On a normal day I design, implement and test features on the control platform, spanning both the software (C++) and hardware (VHDL). I usually also spend some time reviewing pull requests from other team members and maintaining the continuous integration infrastructure. Although the team is spread over multiple locations, we collaborate quite closely on a daily basis through conference calls and chats.
As of January 2020, I am also the cybersecurity contact person for medium voltage drives in Turgi. My role is to provide information and support to the software teams and ensure that our product software is up-to-date with the internal cybersecurity guidelines.
March 2018 to August 2018
As an R&D intern at ABB medium voltage drives, I joined the software team working on the subsea drive project. I worked on the C++ product software codebase, which consists of a real time kernel, device drivers, communication protocols and control software.
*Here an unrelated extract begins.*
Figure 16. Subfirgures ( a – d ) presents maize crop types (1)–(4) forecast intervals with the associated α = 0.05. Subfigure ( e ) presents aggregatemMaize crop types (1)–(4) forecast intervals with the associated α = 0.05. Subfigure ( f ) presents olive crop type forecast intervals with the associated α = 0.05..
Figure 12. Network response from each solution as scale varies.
My primary task was to port an existing real time simulation framework, which enables the product code to be executed directly on PC. I complemented this framework with physical models of the converter and asynchronous motor in order to simulate the control software behaviour. Using this system, I added support for integration tests that can be executed on the PC as well as on the continuous integration servers. I also extended the framework with an interactive GUI that plots internal signals with full resolution in real time, to aid in the development of control features.
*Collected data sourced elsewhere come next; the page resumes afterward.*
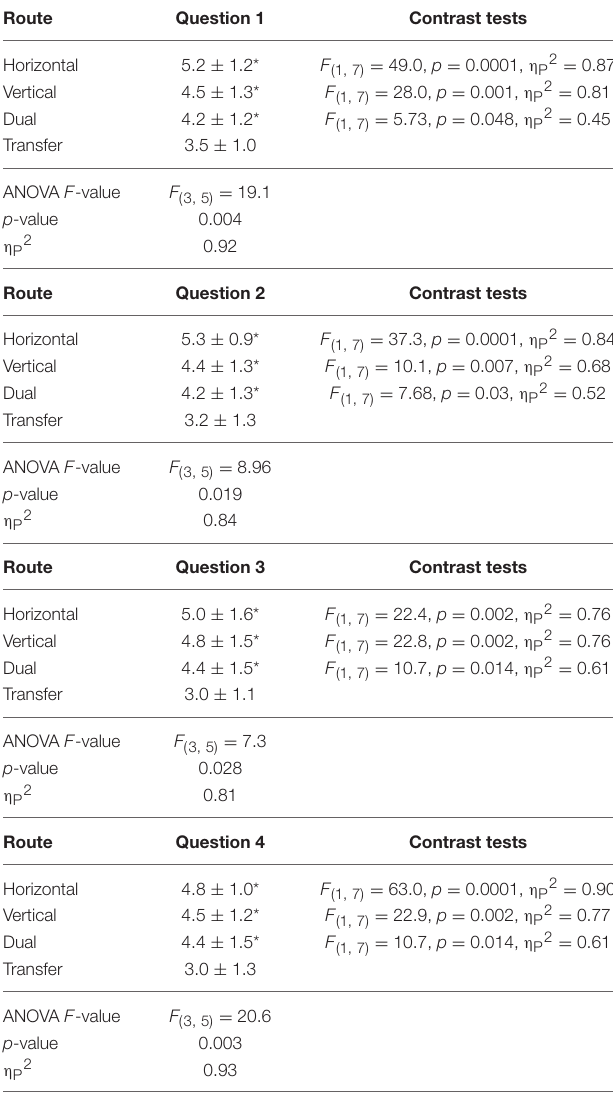
TABLE 4 | Differences between the transfer test and the three routes performed during the learning protocol concerning the perception of the route approach.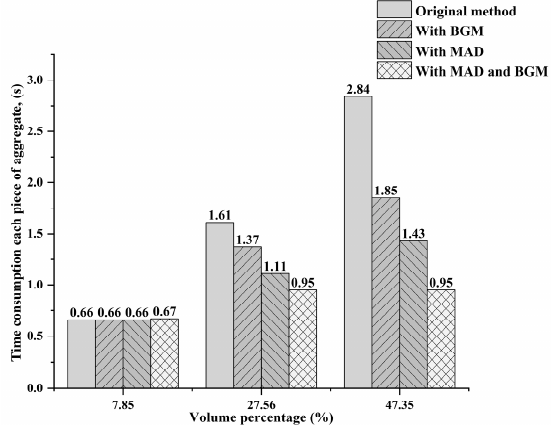
Figure 14. Time consumption for placing each piece of aggregate.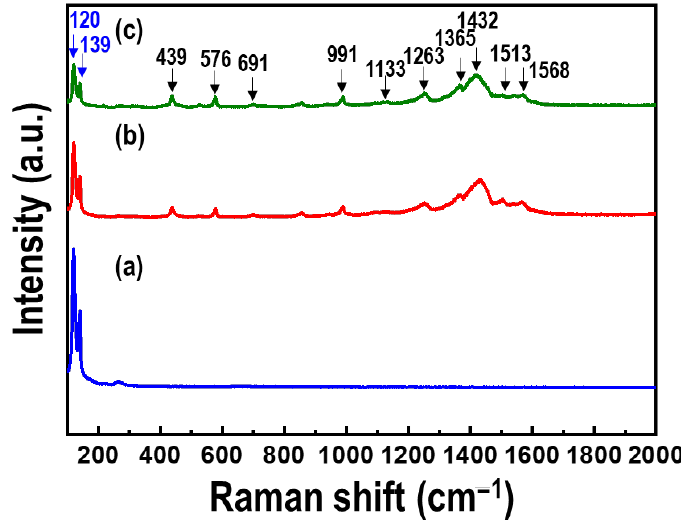
Figure 6. Raman spectra of ( a ) Te nanorod arrays, and PEDOT/Te composite films with polymeri- zation time of ( b ) 15 s and ( c ) 30 s.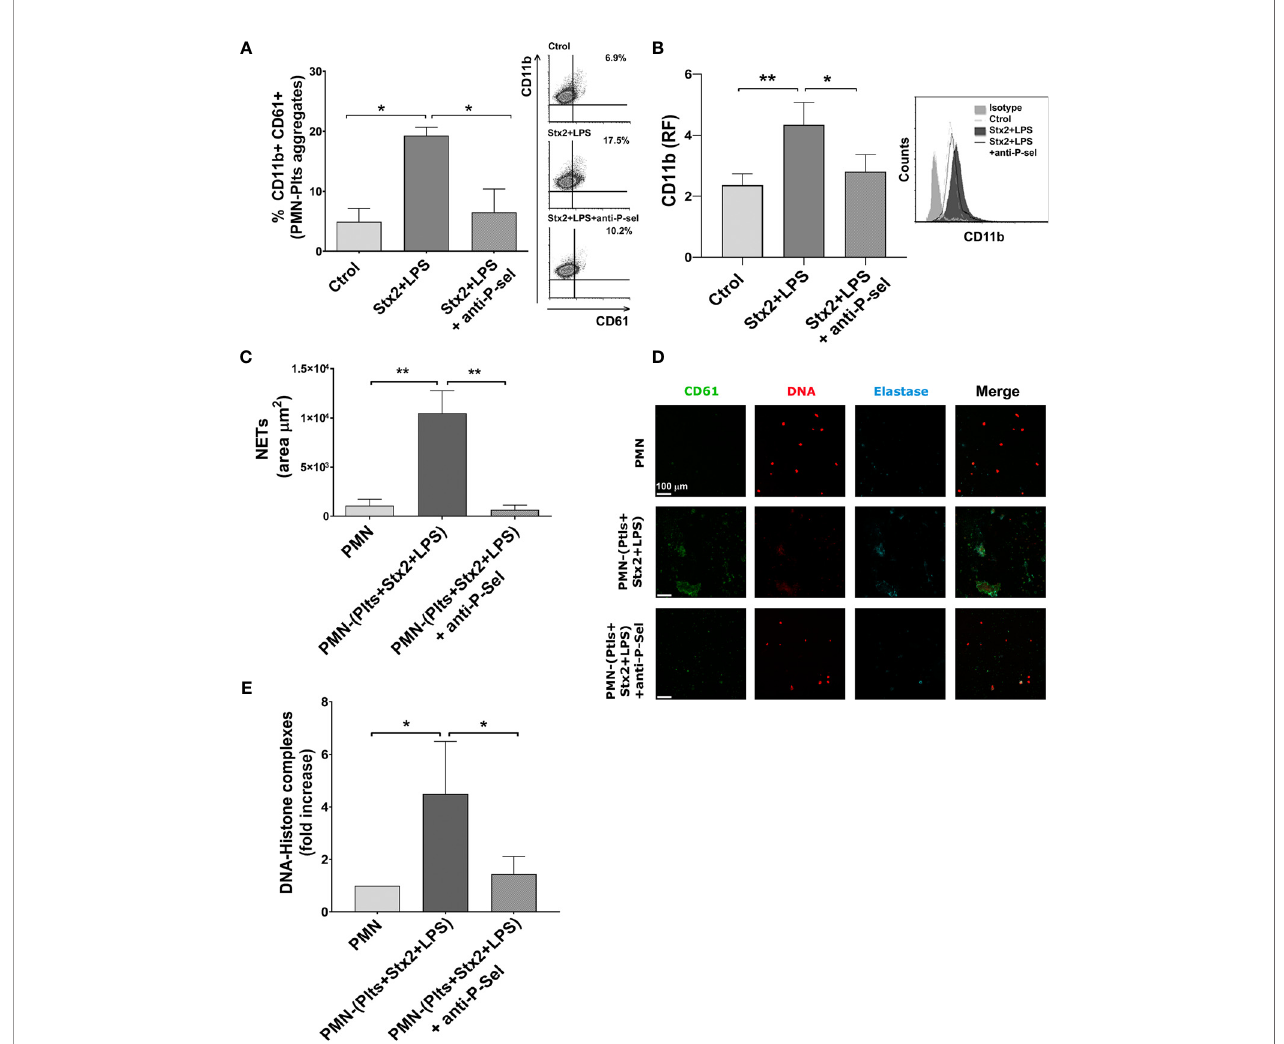
FIGURE 4 | P-selectin blockade reduces mixed PMN – Plts aggregates formation, PMN activation, and netosis. Treated Plts were washed and then co-incubated with PMN in a 1:50 PMN/Plts ratio for 10 min (A) , 40 min (B) , and 6 h (C – E) in the presence or absence of an anti-P-selectin antibody. (A) The percentage of PMN – Plts mixed aggregates formation was determined by fl ow cytometry as the percentage of CD61+ Plts within the gate of CD11b+ PMN (% CD11b+ CD61+). Representative analysis of an independent experiment showing density plots is shown (right) (n=3). (B) CD11b expression on PMN was measured by fl ow cytometry and is shown as the median fl uorescence relative to isotype control (RF). Histogram plots from one representative experiment are presented (right) (n = 6). (C) Area of NETs (µm 2 ) was determined by fl uorescence microscopy, labeling DNA with propidium iodide (PI), neutrophil elastase content with an anti-elastase antibody, and Plts with an anti-FITC- CD61 antibody (n = 7). (D) Micrographs from one representative independent experiment. (E) Fold increase absorbance relative to unstimulated PMN of DNA – histone complexes determined by ELISA after releasing NETs onto supernatants by DNase controlled digestion (n = 3) (mean ± SEM). *p < 0.05; **p <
At the end of the internship, I continued working part-time alongside my studies to further develop the simulation framework, as well as merge my work into the common platform codebase.
August 2015 to August 2016
As a trainee in Syngenta's Project, Program and Portfolio Management Excellence team, I worked primarily on administrating and further developing the team's SharePoint communication sites and teamspaces. I also provided support in meetings and assisted with data input tasks.
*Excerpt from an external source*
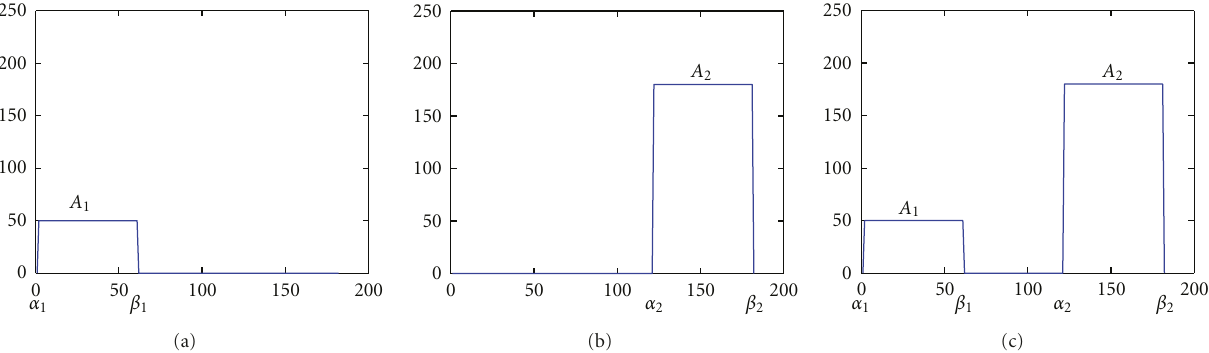
Figure 2: (a) The front of signal of Figure 1(b), (b) the back of signal of Figure 1(b), and (c) the signal is superimposed by (a) and (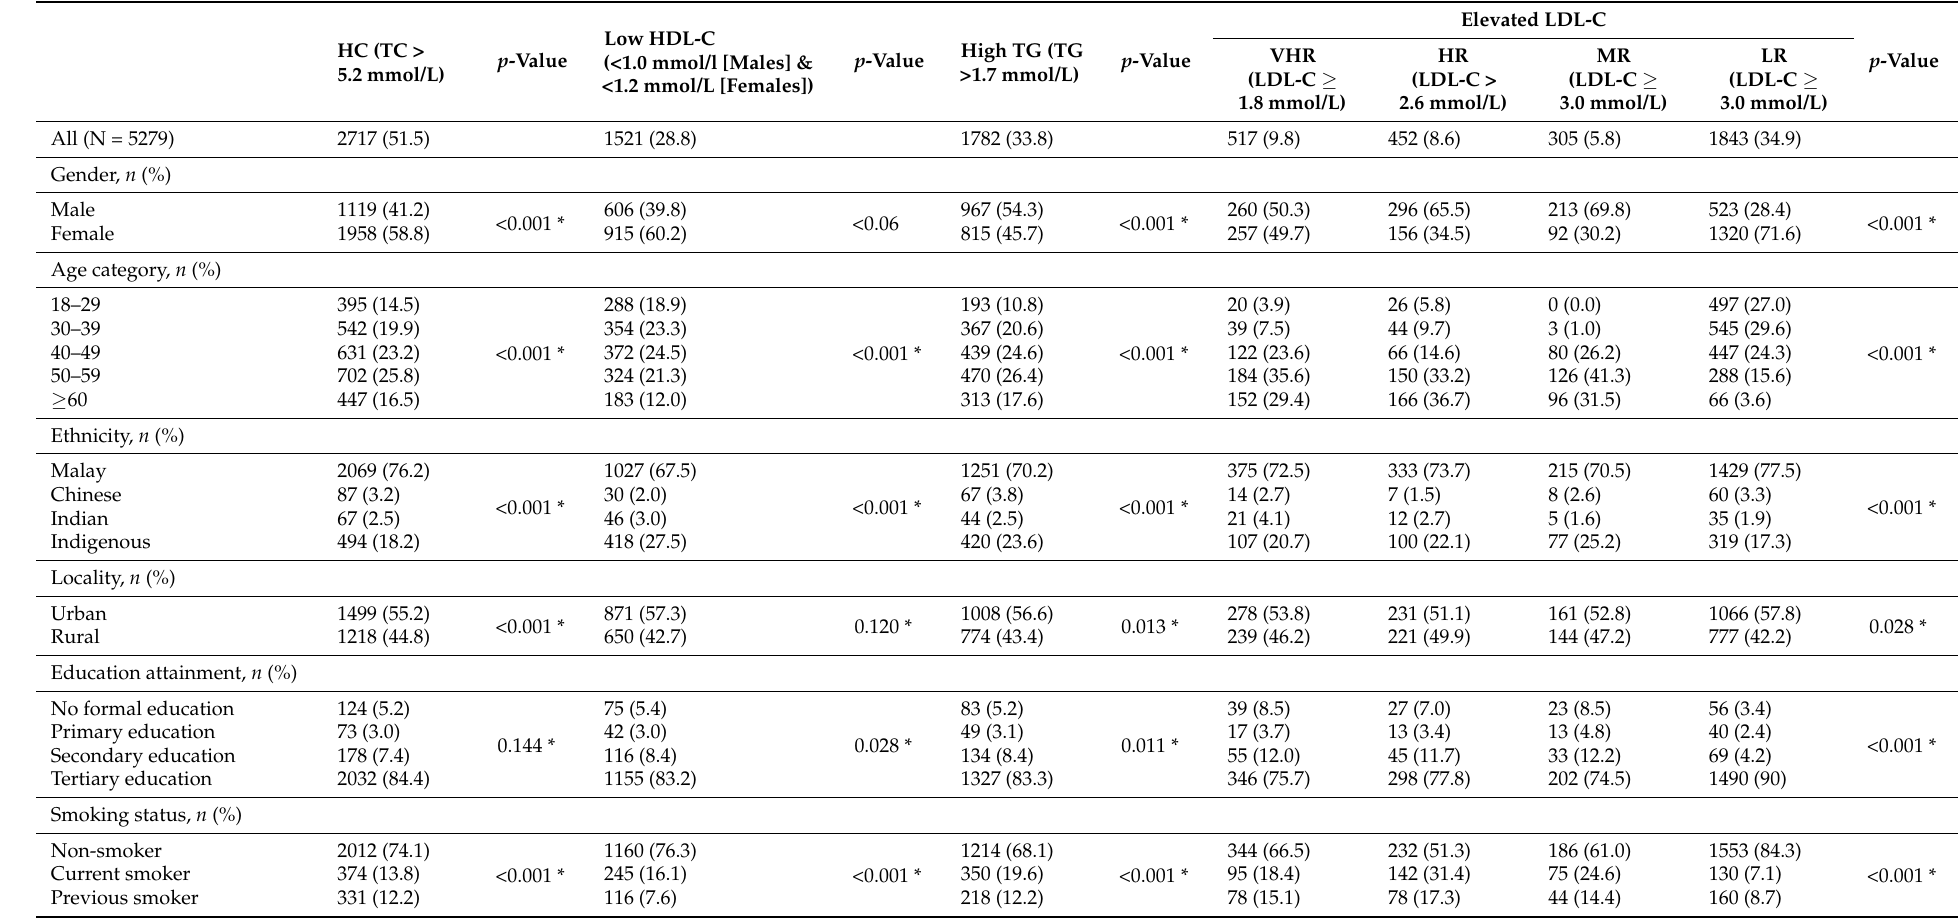
Table 2. Prevalence of dyslipidaemia subtypes according to the demographic and clinical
My secondary role was to observe the processes and practices followed by the other team members and use my IT and engineering knowledge to optimise them where possible. With that in mind I developed several Microsoft Excel macros for automating routine data manipulation tasks and made suggestions for tool improvements, such as using APIs to automate parts of the workflow. I also took the initiative to document the details and results of my work in detail so that it can be easily resumed in the future.
After the end of my 1-year traineeship I was contracted part-time to provide sporadic technical support to the team on a need-basis, which I did until August 2019.
Freiburg im Breisgau, Germany
July to September 2010
During this summer internship I produced a literature survey of solar cell imaging methods, and then performed photoluminescence imaging and resistivity measurements in order to determine the characteristics of various experimental types of photovoltaic solar cells. As a scientific research institution, the ISE was a rather different environment than the one I was used to (school) and that gave me good insight into how research is done in the real world.
Master of Science in Computer Science, Distributed Systems Track
September 2016 to September 2019
York, United Kingdom
Master of Engineering (Hons) in Electronic Engineering, 1st class
October 2010 to June 2014
International Baccalaureate Diploma, score: 34
September 2005 to May 2010
Since April 2017
During university I got tired of synchronising all my data between my desktop and laptop, so I built a server at home to centralise the data storage. The original proof-of-concept was a Raspberry Pi with a 4TB USB drive. It worked surprisingly well, but the ethernet and USB interfaces were a significant bottleneck for large flows. Currently it consists of a mini-ITX PC with 2 4TB SATA3 drives in a mirrored ZFS configuration and 2 gigabit ethernet ports.
I use NFS to access the data when connected to the home network and SSHFS for accessing it from outside. In addition to the NAS functionality, I also run a name server, internal DNS resolver, web server, CalDAV, VPN exit node, git server and the occasional game server. I experimented with email but ultimately opted for a more reliable commercial solution instead. Currently I am moving the configuration to Ansible and investigating possibilities for encrypted remote backup.
Since November 2020
I've accumulated a number of guitar pedals over the years, so in December 2019 I finally built a pedalboard to accomodate them. However I noticed some tonal degradation when running the guitar through the pedals as opposed to straight into the amplifier. It's hard to tell if this is a real effect or placebo, so I decided to get a bypasser pedal to perform A/B blind tests in which I bypass the entire pedalboard. As it turns out, bypasser-type pedals are very expensive considering what they do, so I decided to build one instead.
In the process of designing the bypasser I became quite interested in finishing techniques for the aluminium pedal case, such as etching and painting. I fell down the DIY guitar pedal rabbit hole and now I have a 2-loop switcher in addition to the original bypasser, and I'm working on a treble booster pedal next.